How is carotid artery disease treated?
Carotid artery disease is treated by:
- Making lifestyle changes
- Taking prescribed medications
- Having procedures as recommended
To prevent carotid artery disease from progressing, these lifestyle changes are recommended by your doctor and the National Stroke Association:
- Quit smoking and using tobacco products.
- Control high blood pressure, cholesterol, diabetes, and heart disease.
- Have regular checkups with your doctor.
- Have your doctor check your lipid profile and get treatment, if necessary to reach a lipid goal of LDL less than 100 and HDL greater than 45 (your doctor may adjust these goals based on additional risk factors and/or medical history).
- Eat foods low in saturated fats, cholesterol, and sodium.
- Achieve and maintain a desirable weight.

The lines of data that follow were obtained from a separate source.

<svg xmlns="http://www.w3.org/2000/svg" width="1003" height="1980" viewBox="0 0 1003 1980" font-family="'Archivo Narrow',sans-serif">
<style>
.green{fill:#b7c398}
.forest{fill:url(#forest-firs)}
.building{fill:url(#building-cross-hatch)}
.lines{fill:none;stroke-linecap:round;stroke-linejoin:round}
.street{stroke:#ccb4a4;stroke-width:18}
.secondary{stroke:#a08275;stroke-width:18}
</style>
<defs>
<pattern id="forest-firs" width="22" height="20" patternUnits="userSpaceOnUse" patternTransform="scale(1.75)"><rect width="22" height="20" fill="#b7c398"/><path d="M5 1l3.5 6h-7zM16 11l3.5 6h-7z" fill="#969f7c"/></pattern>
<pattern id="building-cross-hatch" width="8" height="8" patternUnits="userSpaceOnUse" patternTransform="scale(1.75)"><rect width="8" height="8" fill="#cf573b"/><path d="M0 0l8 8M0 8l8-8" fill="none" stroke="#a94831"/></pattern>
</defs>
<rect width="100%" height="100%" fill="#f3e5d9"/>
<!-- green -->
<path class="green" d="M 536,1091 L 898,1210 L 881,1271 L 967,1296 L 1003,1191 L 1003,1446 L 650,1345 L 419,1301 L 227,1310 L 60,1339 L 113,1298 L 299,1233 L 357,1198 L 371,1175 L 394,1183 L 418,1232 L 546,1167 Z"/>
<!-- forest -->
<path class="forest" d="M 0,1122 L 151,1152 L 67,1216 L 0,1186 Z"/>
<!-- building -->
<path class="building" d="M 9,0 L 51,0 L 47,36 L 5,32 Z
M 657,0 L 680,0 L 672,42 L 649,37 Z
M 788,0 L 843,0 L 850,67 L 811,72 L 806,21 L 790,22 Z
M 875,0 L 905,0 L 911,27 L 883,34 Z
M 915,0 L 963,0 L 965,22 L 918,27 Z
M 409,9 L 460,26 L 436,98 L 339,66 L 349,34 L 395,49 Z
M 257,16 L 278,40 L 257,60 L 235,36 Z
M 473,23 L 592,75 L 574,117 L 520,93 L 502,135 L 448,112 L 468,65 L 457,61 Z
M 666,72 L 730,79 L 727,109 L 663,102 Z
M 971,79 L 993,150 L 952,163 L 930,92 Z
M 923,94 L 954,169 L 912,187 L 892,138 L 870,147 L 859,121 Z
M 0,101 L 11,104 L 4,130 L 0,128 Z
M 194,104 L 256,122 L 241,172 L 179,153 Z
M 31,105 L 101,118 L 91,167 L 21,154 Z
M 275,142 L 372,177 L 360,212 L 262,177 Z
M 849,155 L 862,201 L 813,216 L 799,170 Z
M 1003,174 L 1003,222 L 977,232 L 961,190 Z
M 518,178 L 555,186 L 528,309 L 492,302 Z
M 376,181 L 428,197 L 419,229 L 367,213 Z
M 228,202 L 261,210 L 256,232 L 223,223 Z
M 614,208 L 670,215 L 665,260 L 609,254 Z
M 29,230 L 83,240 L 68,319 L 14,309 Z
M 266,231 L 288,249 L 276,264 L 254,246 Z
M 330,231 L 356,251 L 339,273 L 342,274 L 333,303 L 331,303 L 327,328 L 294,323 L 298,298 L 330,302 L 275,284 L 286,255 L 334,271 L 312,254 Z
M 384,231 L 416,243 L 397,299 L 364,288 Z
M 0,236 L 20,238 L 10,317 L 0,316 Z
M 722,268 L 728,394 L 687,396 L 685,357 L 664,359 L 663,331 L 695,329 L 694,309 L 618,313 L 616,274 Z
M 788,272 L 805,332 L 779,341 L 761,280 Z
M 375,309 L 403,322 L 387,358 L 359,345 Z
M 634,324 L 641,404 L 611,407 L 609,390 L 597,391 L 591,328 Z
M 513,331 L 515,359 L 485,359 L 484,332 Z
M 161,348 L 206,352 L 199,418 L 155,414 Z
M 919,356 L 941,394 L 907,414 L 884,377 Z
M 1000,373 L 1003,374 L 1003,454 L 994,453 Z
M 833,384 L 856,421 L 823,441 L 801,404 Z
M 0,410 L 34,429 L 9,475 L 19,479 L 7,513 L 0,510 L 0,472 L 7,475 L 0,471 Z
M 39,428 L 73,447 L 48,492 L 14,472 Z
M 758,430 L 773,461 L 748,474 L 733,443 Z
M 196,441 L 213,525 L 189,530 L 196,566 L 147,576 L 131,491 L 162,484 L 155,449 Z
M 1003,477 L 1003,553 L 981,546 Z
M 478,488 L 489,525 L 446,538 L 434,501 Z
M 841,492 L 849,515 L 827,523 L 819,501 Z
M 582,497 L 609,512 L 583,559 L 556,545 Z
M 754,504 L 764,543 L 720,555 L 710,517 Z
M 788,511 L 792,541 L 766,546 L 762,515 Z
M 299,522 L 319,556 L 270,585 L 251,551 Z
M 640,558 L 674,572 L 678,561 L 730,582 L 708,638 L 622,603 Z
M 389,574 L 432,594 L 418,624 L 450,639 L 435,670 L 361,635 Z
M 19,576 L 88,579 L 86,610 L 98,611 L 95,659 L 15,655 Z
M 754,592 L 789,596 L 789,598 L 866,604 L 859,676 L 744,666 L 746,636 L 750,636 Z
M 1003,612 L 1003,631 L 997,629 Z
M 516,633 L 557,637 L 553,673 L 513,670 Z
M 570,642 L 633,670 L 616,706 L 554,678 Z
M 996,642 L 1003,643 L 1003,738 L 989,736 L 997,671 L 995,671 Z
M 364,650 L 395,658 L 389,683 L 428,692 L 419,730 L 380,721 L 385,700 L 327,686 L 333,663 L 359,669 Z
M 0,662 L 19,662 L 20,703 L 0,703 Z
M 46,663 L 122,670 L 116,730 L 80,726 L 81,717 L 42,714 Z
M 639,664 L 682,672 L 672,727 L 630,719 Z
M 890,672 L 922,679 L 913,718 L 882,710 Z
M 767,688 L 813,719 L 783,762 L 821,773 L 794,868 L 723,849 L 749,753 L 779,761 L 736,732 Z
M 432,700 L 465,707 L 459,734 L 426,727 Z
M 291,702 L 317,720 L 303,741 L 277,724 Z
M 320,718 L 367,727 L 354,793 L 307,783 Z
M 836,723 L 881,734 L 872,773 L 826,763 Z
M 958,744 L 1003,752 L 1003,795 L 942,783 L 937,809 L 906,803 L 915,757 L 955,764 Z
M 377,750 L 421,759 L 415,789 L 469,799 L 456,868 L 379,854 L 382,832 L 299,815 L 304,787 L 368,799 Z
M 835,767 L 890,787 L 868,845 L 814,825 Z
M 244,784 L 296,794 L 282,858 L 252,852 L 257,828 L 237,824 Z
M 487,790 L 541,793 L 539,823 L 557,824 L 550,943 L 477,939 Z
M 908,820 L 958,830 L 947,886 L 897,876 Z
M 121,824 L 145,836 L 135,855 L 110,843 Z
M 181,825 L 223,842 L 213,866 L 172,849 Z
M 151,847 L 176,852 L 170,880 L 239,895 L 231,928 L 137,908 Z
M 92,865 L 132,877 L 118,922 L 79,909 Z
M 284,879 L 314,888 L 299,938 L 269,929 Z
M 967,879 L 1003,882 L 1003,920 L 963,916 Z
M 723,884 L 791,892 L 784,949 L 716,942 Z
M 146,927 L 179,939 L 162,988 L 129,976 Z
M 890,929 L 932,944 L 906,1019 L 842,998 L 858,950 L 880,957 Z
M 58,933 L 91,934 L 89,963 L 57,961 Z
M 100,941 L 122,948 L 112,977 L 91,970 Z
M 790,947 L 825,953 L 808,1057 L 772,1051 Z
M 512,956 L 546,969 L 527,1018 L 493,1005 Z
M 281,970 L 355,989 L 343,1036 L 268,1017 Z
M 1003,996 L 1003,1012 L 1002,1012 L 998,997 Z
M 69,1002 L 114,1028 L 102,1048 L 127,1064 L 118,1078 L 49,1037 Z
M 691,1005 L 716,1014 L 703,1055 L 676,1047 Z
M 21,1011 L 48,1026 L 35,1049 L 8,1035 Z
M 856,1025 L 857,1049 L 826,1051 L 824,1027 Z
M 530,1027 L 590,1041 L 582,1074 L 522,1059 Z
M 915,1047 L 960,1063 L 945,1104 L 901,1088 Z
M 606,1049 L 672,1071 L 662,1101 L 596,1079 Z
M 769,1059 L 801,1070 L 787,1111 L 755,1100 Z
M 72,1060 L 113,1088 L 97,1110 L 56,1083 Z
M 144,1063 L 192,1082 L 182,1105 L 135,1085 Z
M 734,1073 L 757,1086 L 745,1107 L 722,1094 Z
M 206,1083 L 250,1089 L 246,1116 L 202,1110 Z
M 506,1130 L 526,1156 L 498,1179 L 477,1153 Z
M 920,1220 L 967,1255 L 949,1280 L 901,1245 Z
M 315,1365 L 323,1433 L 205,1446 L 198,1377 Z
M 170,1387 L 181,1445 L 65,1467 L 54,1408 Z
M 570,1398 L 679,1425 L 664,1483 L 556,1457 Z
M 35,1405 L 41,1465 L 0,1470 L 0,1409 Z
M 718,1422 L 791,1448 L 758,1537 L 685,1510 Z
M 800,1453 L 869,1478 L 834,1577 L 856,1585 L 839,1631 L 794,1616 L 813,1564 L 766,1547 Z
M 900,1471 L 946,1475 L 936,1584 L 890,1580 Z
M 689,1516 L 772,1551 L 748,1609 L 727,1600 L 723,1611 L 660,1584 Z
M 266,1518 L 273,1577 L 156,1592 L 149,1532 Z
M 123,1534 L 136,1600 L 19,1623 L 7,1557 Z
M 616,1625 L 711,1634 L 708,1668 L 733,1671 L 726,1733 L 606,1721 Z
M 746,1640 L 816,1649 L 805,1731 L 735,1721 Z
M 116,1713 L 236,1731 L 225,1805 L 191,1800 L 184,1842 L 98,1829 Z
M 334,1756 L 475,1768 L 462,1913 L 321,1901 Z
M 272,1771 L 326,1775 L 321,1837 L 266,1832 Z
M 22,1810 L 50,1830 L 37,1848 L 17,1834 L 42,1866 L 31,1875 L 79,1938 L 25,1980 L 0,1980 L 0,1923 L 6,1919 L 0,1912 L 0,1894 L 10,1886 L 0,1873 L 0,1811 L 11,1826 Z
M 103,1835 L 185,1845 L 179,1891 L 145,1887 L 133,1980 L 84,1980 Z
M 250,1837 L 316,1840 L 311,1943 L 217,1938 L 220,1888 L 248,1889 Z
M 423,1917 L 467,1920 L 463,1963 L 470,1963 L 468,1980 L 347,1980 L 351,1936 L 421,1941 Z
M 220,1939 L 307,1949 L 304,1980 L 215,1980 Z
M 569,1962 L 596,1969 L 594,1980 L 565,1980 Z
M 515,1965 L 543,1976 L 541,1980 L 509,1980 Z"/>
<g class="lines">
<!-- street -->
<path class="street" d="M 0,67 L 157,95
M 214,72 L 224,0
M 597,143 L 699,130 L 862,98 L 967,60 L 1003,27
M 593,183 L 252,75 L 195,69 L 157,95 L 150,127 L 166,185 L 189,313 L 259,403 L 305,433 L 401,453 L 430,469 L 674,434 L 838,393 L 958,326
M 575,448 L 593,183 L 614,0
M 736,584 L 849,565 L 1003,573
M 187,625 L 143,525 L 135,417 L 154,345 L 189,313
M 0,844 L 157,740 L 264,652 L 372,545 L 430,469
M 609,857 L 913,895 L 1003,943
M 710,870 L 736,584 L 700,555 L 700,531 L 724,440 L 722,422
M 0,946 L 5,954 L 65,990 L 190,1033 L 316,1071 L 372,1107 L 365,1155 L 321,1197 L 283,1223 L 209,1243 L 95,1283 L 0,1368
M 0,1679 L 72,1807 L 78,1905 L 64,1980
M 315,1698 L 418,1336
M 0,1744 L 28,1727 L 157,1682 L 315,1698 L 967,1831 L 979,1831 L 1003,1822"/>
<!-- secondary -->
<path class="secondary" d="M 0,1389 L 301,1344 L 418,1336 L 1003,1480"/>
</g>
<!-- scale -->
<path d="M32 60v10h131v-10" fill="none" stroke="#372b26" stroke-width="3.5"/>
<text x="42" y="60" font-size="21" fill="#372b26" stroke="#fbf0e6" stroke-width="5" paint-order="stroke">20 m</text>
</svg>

- Exercise regularly - at least 30 minutes of exercise most days of the week.
- Limit the amount of alcohol you drink. Excessive alcohol use is defined as drinking more than three drinks per day. (One drink equals 12 ounces of beer or wine cooler, 5 ounces of wine, or 1.5 ounces of 80-proof liquor.)
- Manage other risk factors:
Anti-platelet medications: All patients with carotid artery disease should take an anti-platelet medication to reduce the risk of stroke and other cardiovascular disease complications. The most commonly used anti-platelet medication is aspirin.
Other drugs that work to keep platelets from "sticking together" include clopidogrel (Plavix) and dipyridamole (Persantine), which may be prescribed alone or in combination with aspirin to reduce your risk of stroke. In some cases, the anticoagulant medication warfarin (Coumadin) may be prescribed to thin your blood and reduce the risk of blood clots.
Tissue plasminogen activator (t-PA): A clot-dissolving medication approved by the U.S. Food and Drug Administration (FDA) for the treatment of strokes caused by blood clots (ischemic strokes). Eighty percent of all strokes are ischemic. T-PA only works if it is given within three hours of the start of stroke symptoms.
If there is severe narrowing or blockage in the carotid artery, a procedure may be necessary to open the artery and increase blood flow to the brain, to prevent a future stroke.
If you have symptoms related to carotid artery narrowing, you will likely need to have either carotid endarterectomy or carotid stenting to correct the narrowing in the artery and reduce your risk of stroke. Your vascular specialist will evaluate you to recommend the best treatment for your situation.
If you have carotid narrowing without symptoms, your vascular specialist will evaluate your test results and risk status to make a recommendation as to whether medical therapy, carotid stenting or carotid endarterectomy would be the best option.
Carotid endarterectomy is the traditional surgical treatment for carotid artery disease. Carotid endarterectomy has been proven to be beneficial for symptomatic patients with a 50 percent or greater carotid stenosis (blockage) and for asymptomatic patients with a 60 percent or greater carotid stenosis.
Carotid endarterectomy can be performed under general anesthesia (the patient is asleep) or local anesthesia with intravenous sedation. During the procedure, an incision is made in the neck at the site of the carotid artery blockage. The surgeon removes the plaque from the artery and when the plaque removal is complete, the surgeon stitches the vessel closed. Blood flow to the brain is restored through its normal path.
Carotid angioplasty and stenting has been FDA-approved as a treatment option for some patients with carotid artery disease. Please talk to your doctor to determine if you are eligible.
The carotid angioplasty and stenting procedure is performed while the patient is awake, but sedated. During the procedure, a balloon catheter is inserted through a sheath in a blood vessel. With X-ray guidance, the catheter is placed through the blood vessel and directed to the carotid artery at the site of the blockage or narrowing. A specially designed guidewire with a filter is placed beyond the area of blockage or narrowing.
Once in place, the balloon tip is inflated for a few seconds to open or widen the artery. The filter (called the embolic protection device) collects any debris that may break off of the blockage. A stent (a small mesh tube) is placed in the artery and opens to fit the size of the artery. The stent stays in place permanently and acts as a scaffold to support the artery walls and keep the artery open. After several weeks, the artery heals around the stent.
Research has shown that carotid stenting, when used with the embolic protection device, was as safe and effective as carotid endarterectomy in high-risk surgical patients.Recovery from both the carotid endarterectomy and carotid angioplasty and stenting procedures generally requires a one-night hospital stay. Patients often return to regular activities within one to two weeks after these procedures.
Your doctor will want to see you on a regular basis for a physical exam and possibly to perform diagnostic tests. Your doctor will use the information gained from these visits to monitor the progress of your treatment. Check with your doctor to find out when to schedule your next appointment.